Saturday, June 2, 2018

The 10-Year rewind – part 1 – Welcome to Country


How time flies ... it's almost 10 years since I started this blog (on June 24, 2018) and so as a way of looking back on these 10 enjoyable years, every day between now and June 24 I will be rewinding a posting from those years. I only can choose a small number, and I have done almost 700 posts, so this is just a personal selection, for all sorts of random reasons.

POST # 1 is the appropriate place to start. It is called "Welcome to Country", originally posted in March 2010. Some thoughts on the people who belonged to this little patch of land for many thousands of years before we Europeans arrived.


There was a bit of silly blather from politicians recently in our media about what Australians have come to know as 'welcome to country' ceremonies. For non-Australian readers, these are ceremonies where the traditional Australian Aboriginal owners of land sometimes perform a short, formal ceremony to 'welcome' people at a community gathering of some sort to their traditional land. At other times the 'welcome to country' is as plain and basic as the speaker just acknowledging that they are on traditional Aboriginal land belonging to whichever tribe is appropriate to mention in the circumstances.

A few politicians recently piped up to express their disquiet at this idea, others fired back to disagree, and blogs, columns, letters and opinions aplenty flowed freely, as happens every day in our modern media.

But this set me to thinking. I have never done a 'welcome to country' in my blog, for the land I cherish and belong to, and so I thought I'd show my support for the tradition with my own little 'welcome to country', as far as I understand it. Welcome to Cadigal land.


As far as our State Library knows, this is what one traditional owner of country looked like in my area. The original tribe's name is not known for certain. The name 'Eora' is most often given, but some say 'Eora' is just the word for 'the people' in their language. 

This image above is taken from a superb exhibition staged a few years ago at our New South Wales State Library, where I learned that Aboriginal groups such as the Cadigal, Cameragal, Wallumudegal, Wangal and Burramattagal all occupied parts of Sydney, naturally enough spread around the shores of beautiful Sydney Harbour. My local area, south of Sydney Harbour, just west of Botany Bay, is in Cadigal country.
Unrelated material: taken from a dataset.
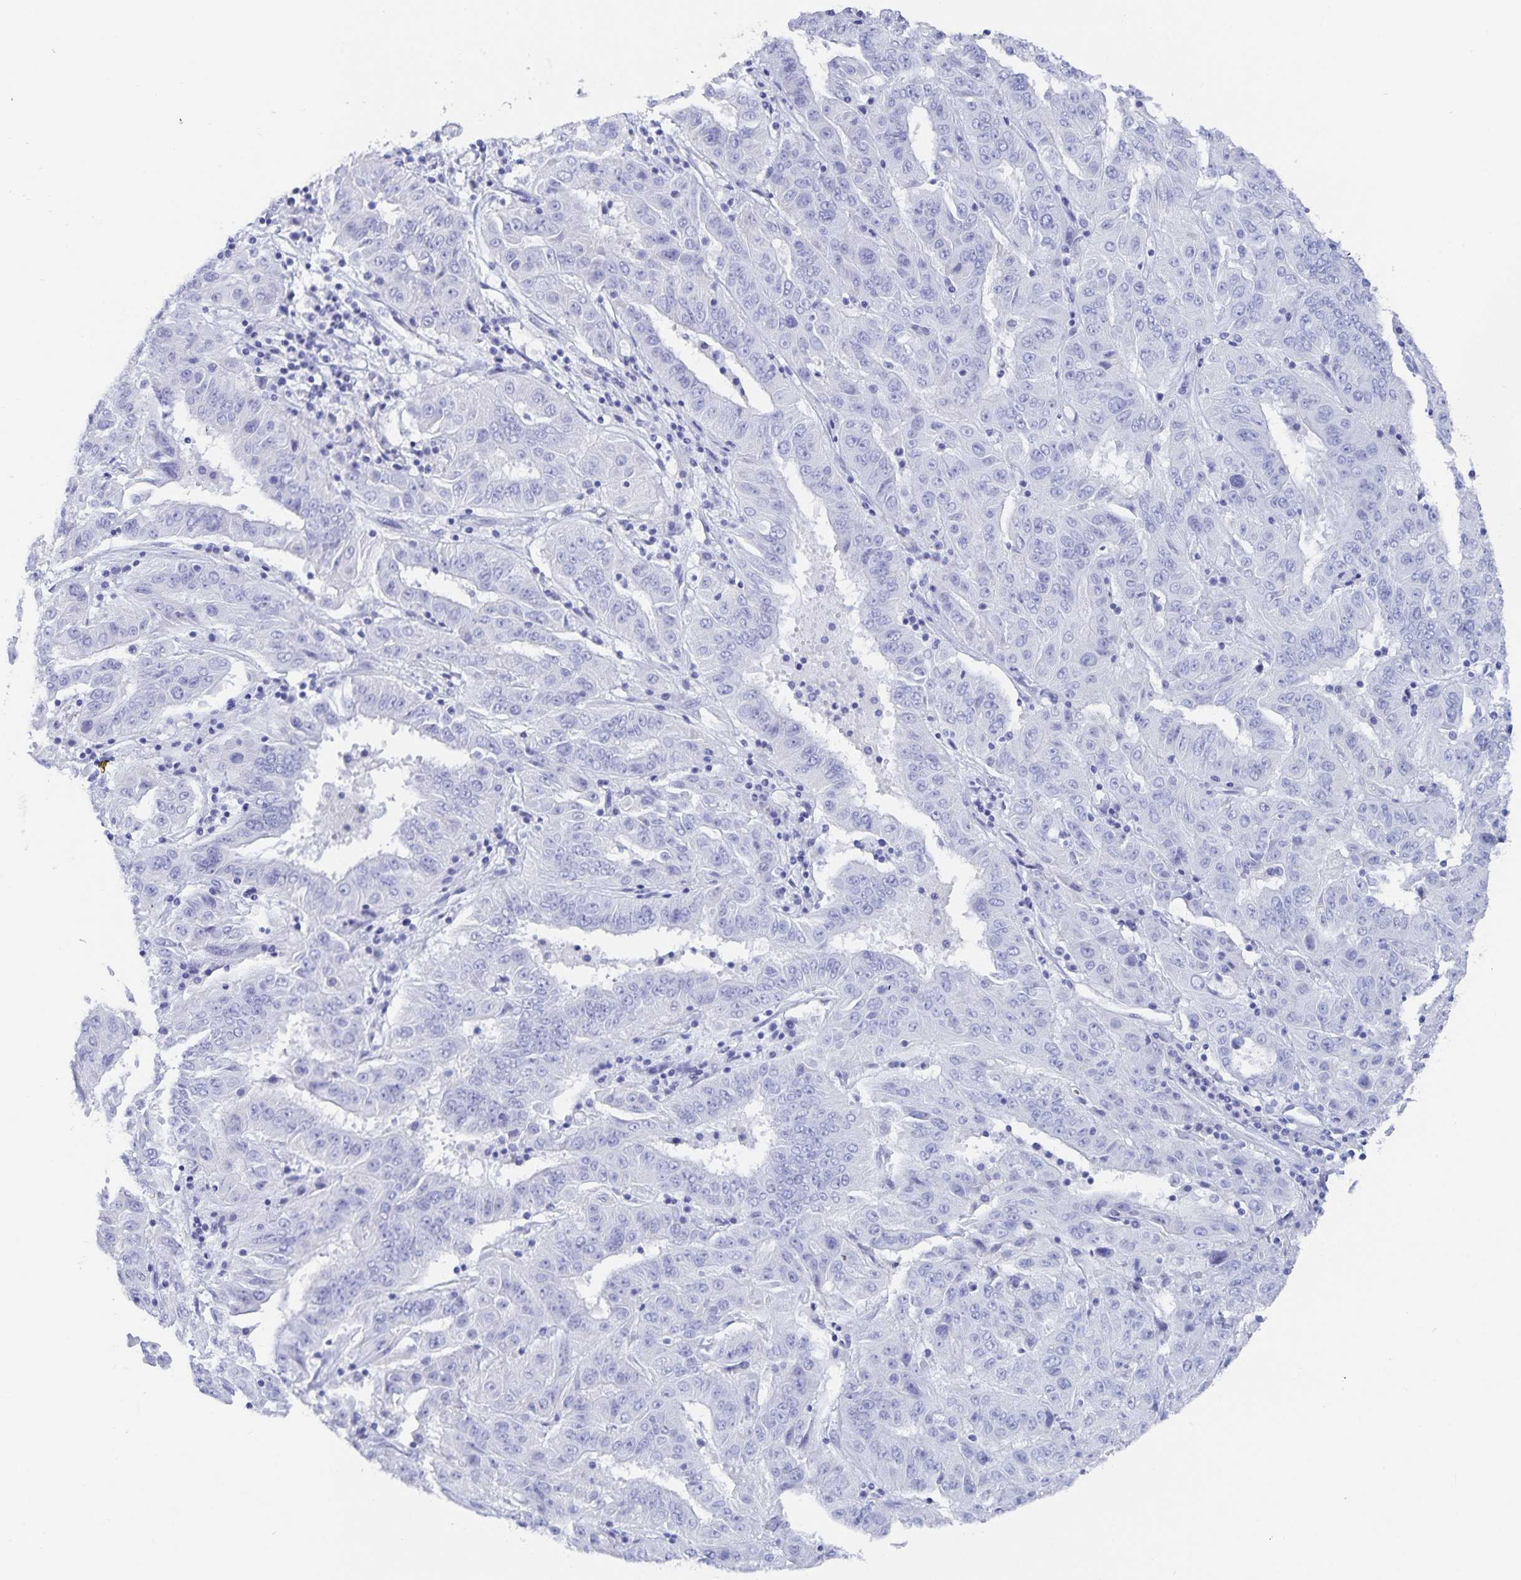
{"staining": {"intensity": "negative", "quantity": "none", "location": "none"}, "tissue": "pancreatic cancer", "cell_type": "Tumor cells", "image_type": "cancer", "snomed": [{"axis": "morphology", "description": "Adenocarcinoma, NOS"}, {"axis": "topography", "description": "Pancreas"}], "caption": "This is an IHC photomicrograph of pancreatic cancer. There is no expression in tumor cells.", "gene": "C19orf73", "patient": {"sex": "male", "age": 63}}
We also know know that the Cadigal inhabitants of my part of Sydney were the the Kameygal clan (Spear Clan). However, nearby were other clans including the Bidjigal (Flat River Clan) and Gweagal (Fire Clan) and I am sure they all, at some stage, probably walked through the same Kameygal ground where I now have a garden. My mob belongs to a Scottish clan from the Isle of Skye, and they came here of their own free will (if economic immigrants are ever truly said to travel of their own free will), in 1840, which is a fair while ago, but when you compare that to 40,000 years of Aboriginal ownership of this land, we're blow-ins. 

While I have read a few books on understanding what happened when 18th century Europe, with the best of intentions at least at the outset, met a 40,000 year old hunter-gatherer culture, none compares with Inga Clendinnen's book, 'Dancing with Strangers'. It gives a wonderful insight into how Aboriginal culture read (and misunderstood) English culture, and how our culture read (and misunderstood) Aboriginal culture. The tragedy of course is that the English misunderstanding wasn't fatal for them, but for the Aborigines the consequences were far more devastating. In quick time, they disappeared as clans and tribes, and only a few remained, not sure who they really were. But in Inga Clendinnen's book it is wonderful to read an account which doesn't descend into a simplistic 'goodies and baddies' recounting of what happened during those first meetings. It's a more subtle story than that, well worth reading if you can find it. 

And so, let me conclude with my little 'welcome to country'. 

I am gardening here on Cadigal land, and I acknowledge the traditional owners of this land. However I do suspect they're probably hovering around somewhere out there in the spirit world completely bamboozled by me and what I'm doing. I must seem like a strange man, but I hope they can see into my heart, and find some kinship.

I fully suspect that they don't read blogs, but maybe if someone with better connections gets the chance to talk to them, please reassure them that I, like them, belong to this land, and I am part of this land, just as they are, and I cherish it. I was born here and I will die here, just like they did. 




1 comment:

  1. Nicely put. I will comment (probably at length) later, but right new here in Awabakal land I'm busy in the hobby workshop.